Mother Marianne was the first person beatified by Pope Benedict XVI and raised to the title of Blessed, awaiting canonization into sainthood. Her feast day is January 23 celebrated each year by her followers, especially her religious order, the Roman Catholic Diocese of Honolulu, and the Roman Catholic Diocese of Syracuse.
Mother Marianne was born in Heppenheim in the Grand Duchy
of Hesse (Germany) and christened Maria Anna Barbara Koob. At the age of three her family moved to the United States, settling in the town of Utica, New York. She entered religious life by becoming a nun.

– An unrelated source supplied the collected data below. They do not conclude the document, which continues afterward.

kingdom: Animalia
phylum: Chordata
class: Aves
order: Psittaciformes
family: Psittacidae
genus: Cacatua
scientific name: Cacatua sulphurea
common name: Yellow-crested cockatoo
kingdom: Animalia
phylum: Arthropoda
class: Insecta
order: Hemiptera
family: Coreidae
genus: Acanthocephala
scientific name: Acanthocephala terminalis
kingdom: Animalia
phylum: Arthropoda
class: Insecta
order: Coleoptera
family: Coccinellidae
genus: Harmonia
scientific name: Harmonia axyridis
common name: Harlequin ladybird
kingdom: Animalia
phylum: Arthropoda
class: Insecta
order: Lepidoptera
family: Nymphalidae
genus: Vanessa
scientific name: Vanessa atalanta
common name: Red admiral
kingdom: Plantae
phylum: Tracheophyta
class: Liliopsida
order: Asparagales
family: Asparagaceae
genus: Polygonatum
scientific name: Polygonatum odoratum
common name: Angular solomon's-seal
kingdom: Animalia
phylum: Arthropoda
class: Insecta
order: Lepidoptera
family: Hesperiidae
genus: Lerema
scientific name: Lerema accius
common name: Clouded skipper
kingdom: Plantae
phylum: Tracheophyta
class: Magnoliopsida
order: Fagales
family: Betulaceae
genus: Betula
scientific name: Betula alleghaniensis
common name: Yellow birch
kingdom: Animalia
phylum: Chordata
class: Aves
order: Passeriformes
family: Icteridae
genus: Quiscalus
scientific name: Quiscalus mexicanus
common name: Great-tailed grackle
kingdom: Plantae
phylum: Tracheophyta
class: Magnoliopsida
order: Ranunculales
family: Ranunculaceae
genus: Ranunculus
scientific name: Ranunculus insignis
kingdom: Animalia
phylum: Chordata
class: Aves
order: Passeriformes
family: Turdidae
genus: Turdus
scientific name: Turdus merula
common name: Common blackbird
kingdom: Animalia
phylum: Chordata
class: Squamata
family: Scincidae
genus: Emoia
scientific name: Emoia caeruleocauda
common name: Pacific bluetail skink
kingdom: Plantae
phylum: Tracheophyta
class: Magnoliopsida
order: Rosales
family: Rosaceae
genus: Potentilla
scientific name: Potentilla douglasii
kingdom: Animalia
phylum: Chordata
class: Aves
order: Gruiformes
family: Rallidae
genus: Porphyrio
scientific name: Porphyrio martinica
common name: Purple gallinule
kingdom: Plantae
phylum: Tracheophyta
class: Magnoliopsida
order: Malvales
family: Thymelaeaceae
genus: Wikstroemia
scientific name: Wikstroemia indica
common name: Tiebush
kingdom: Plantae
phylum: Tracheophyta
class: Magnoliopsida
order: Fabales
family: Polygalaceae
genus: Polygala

Mother Marianne Cope traveled from Syracuse, New York to Honolulu, Hawai‘i in 1883 with six other nuns to answer a call for aid to the Hansen's disease suffers by King David Kalâkaua. In 1888, she moved to Kalaupapa to help the ailing Father Damien de Veuster. When the famed priest died, Mother Marianne Cope took over the care of the patients of Kalaupapa. In 1924 Saint Francis Convent in Honolulu
was founded in her memory to train nurses to work with Hansen's disease patients. On May 14, 2005, after a young woman claimed she was miraculously cured of multiple organ failure after praying
to Mother Marianne, Mother Marianne was beatified by
Pope Benedict XVI in a ceremony in Vatican City.
Cope was declared a saint by the same pope on October 21, 2012.